Aim of the task.
Only one number is wanted here: how many lines of the data hold "bitesize".

Stored data entries
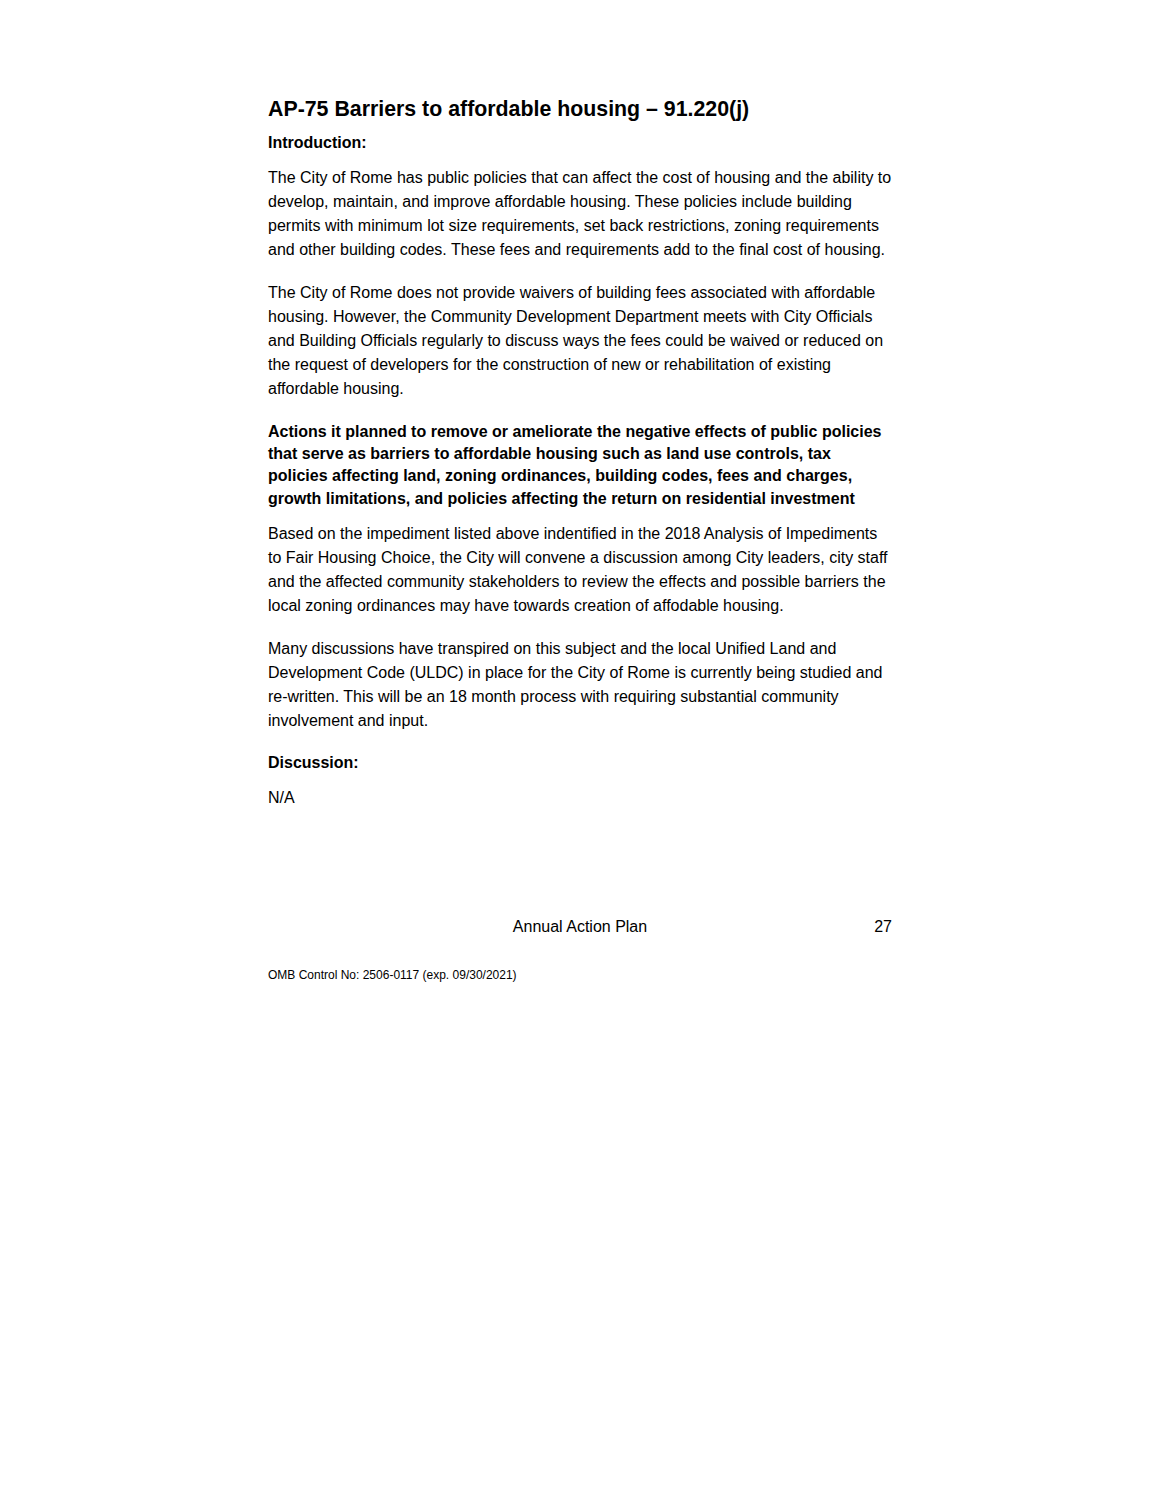AP-75 Barriers to affordable housing – 91.220(j)
Introduction:
The City of Rome has public policies that can affect the cost of housing and the ability to develop, maintain, and improve affordable housing. These policies include building permits with minimum lot size requirements, set back restrictions, zoning requirements and other building codes. These fees and requirements add to the final cost of housing.
The City of Rome does not provide waivers of building fees associated with affordable housing. However, the Community Development Department meets with City Officials and Building Officials regularly to discuss ways the fees could be waived or reduced on the request of developers for the construction of new or rehabilitation of existing affordable housing.
Actions it planned to remove or ameliorate the negative effects of public policies that serve as barriers to affordable housing such as land use controls, tax policies affecting land, zoning ordinances, building codes, fees and charges, growth limitations, and policies affecting the return on residential investment
Based on the impediment listed above indentified in the 2018 Analysis of Impediments to Fair Housing Choice, the City will convene a discussion among City leaders, city staff and the affected community stakeholders to review the effects and possible barriers the local zoning ordinances may have towards creation of affodable housing.
Many discussions have transpired on this subject and the local Unified Land and Development Code (ULDC) in place for the City of Rome is currently being studied and re-written. This will be an 18 month process with requiring substantial community involvement and input.
Discussion:
N/A
Annual Action Plan 27
OMB Control No: 2506-0117 (exp. 09/30/2021)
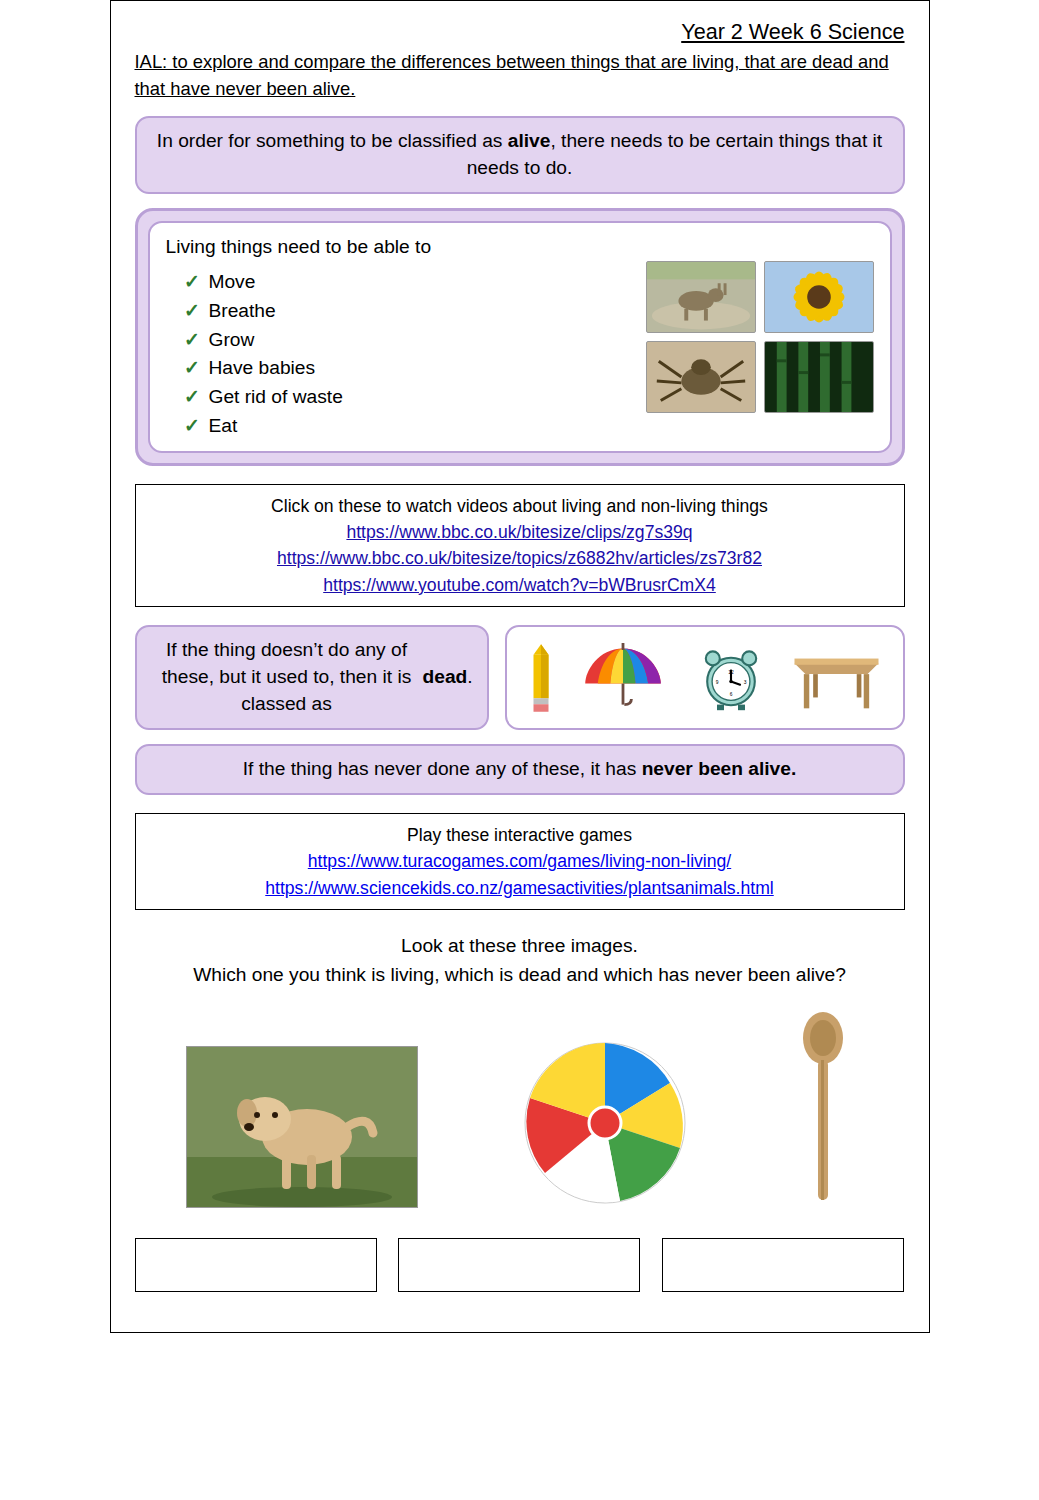Year 2 Week 6 Science
IAL: to explore and compare the differences between things that are living, that are dead and that have never been alive.
In order for something to be classified as alive, there needs to be certain things that it needs to do.
Living things need to be able to
Move
Breathe
Grow
Have babies
Get rid of waste
Eat
Click on these to watch videos about living and non-living things
https://www.bbc.co.uk/bitesize/clips/zg7s39q
https://www.bbc.co.uk/bitesize/topics/z6882hv/articles/zs73r82
https://www.youtube.com/watch?v=bWBrusrCmX4
If the thing doesn’t do any of these, but it used to, then it is classed as dead.
12 3 6 9
If the thing has never done any of these, it has never been alive.
Play these interactive games
https://www.turacogames.com/games/living-non-living/
https://www.sciencekids.co.nz/gamesactivities/plantsanimals.html
Look at these three images.
Which one you think is living, which is dead and which has never been alive?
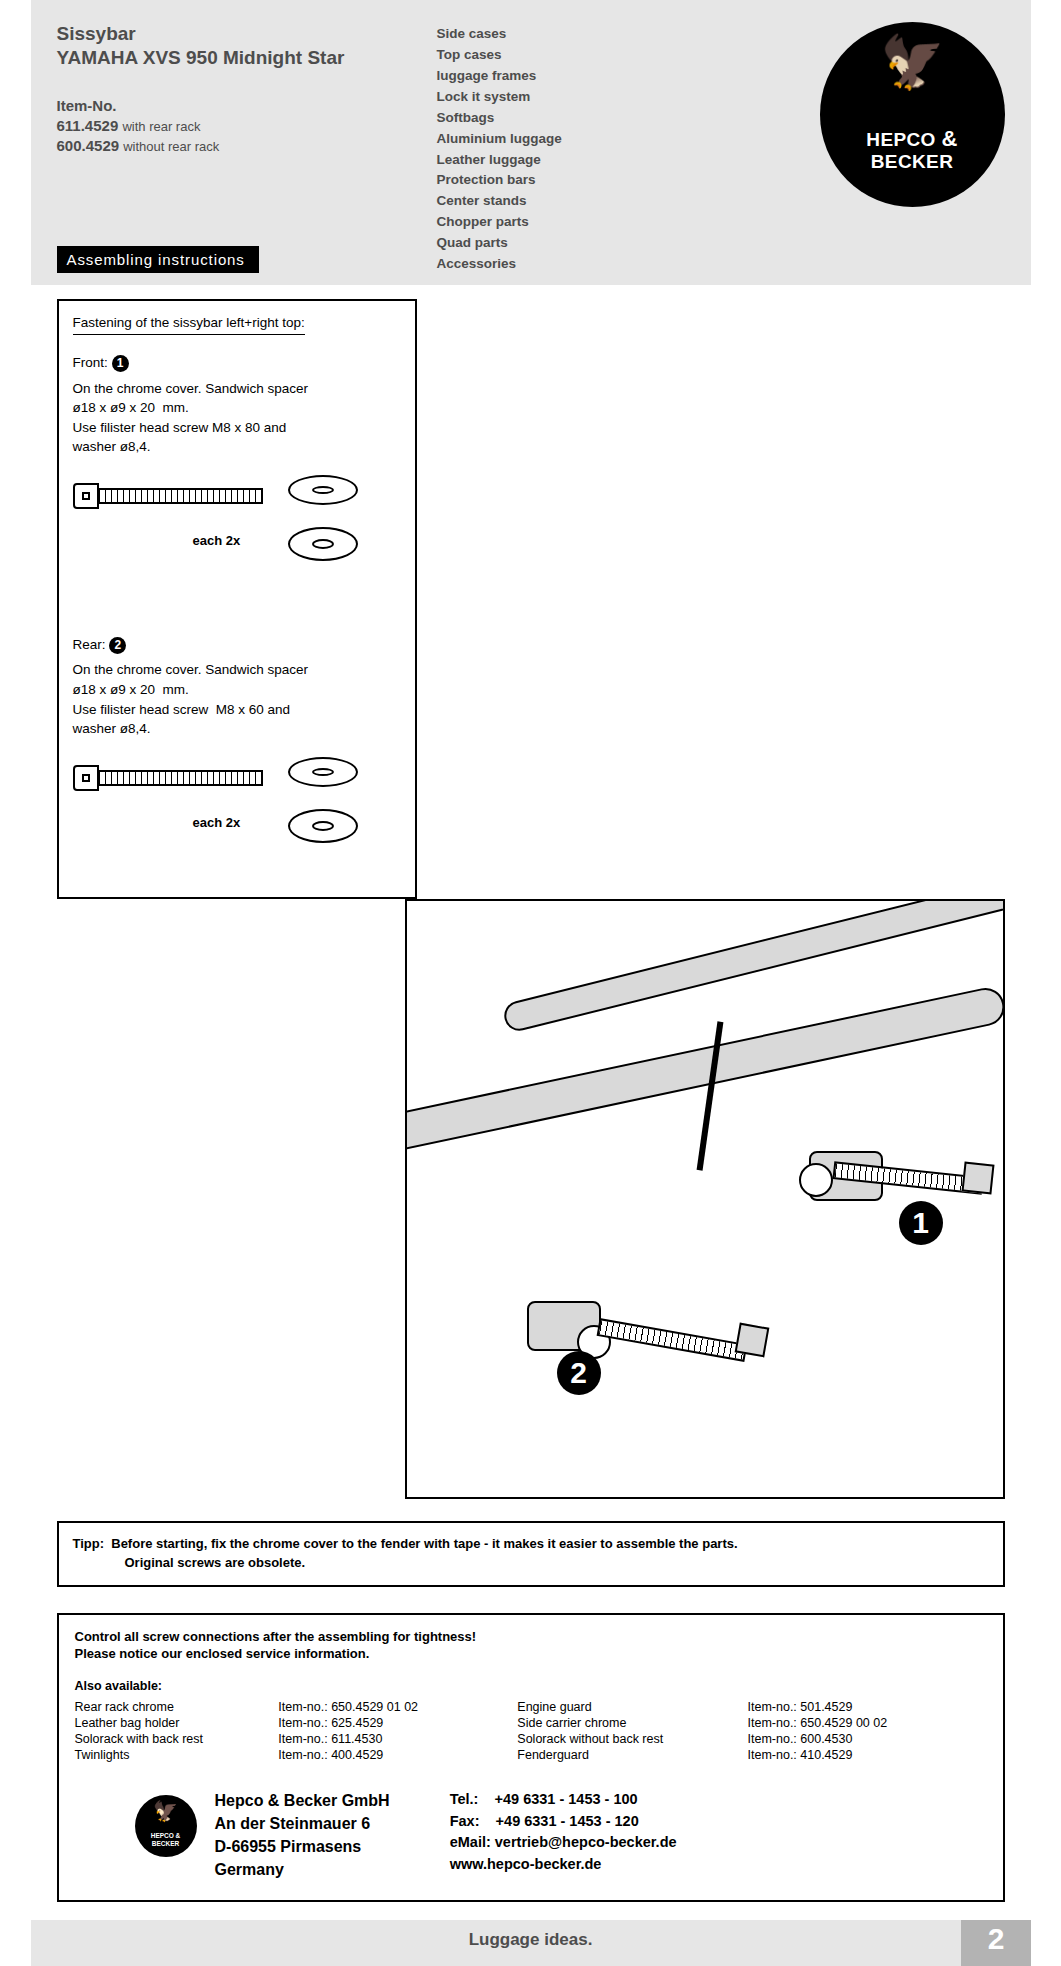Sissybar
YAMAHA XVS 950 Midnight Star
Item-No.
611.4529 with rear rack
600.4529 without rear rack
Assembling instructions
Side cases
Top cases
luggage frames
Lock it system
Softbags
Aluminium luggage
Leather luggage
Protection bars
Center stands
Chopper parts
Quad parts
Accessories
🦅
HEPCO &
BECKER
Fastening of the sissybar left+right top:
Front: 1
On the chrome cover. Sandwich spacer
ø18 x ø9 x 20 mm.
Use filister head screw M8 x 80 and
washer ø8,4.
each 2x
Rear: 2
On the chrome cover. Sandwich spacer
ø18 x ø9 x 20 mm.
Use filister head screw M8 x 60 and
washer ø8,4.
each 2x
1
1
2
Tipp: Before starting, fix the chrome cover to the fender with tape - it makes it easier to assemble the parts. Original screws are obsolete.
Control all screw connections after the assembling for tightness!
Please notice our enclosed service information.
Also available:
| Rear rack chrome | Item-no.: 650.4529 01 02 | Engine guard | Item-no.: 501.4529 |
| Leather bag holder | Item-no.: 625.4529 | Side carrier chrome | Item-no.: 650.4529 00 02 |
| Solorack with back rest | Item-no.: 611.4530 | Solorack without back rest | Item-no.: 600.4530 |
| Twinlights | Item-no.: 400.4529 | Fenderguard | Item-no.: 410.4529 |
🦅
HEPCO &
BECKER
Hepco & Becker GmbH
An der Steinmauer 6
D-66955 Pirmasens
Germany
Tel.: +49 6331 - 1453 - 100
Fax: +49 6331 - 1453 - 120
eMail: vertrieb@hepco-becker.de
www.hepco-becker.de
Luggage ideas.
2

Response area.
2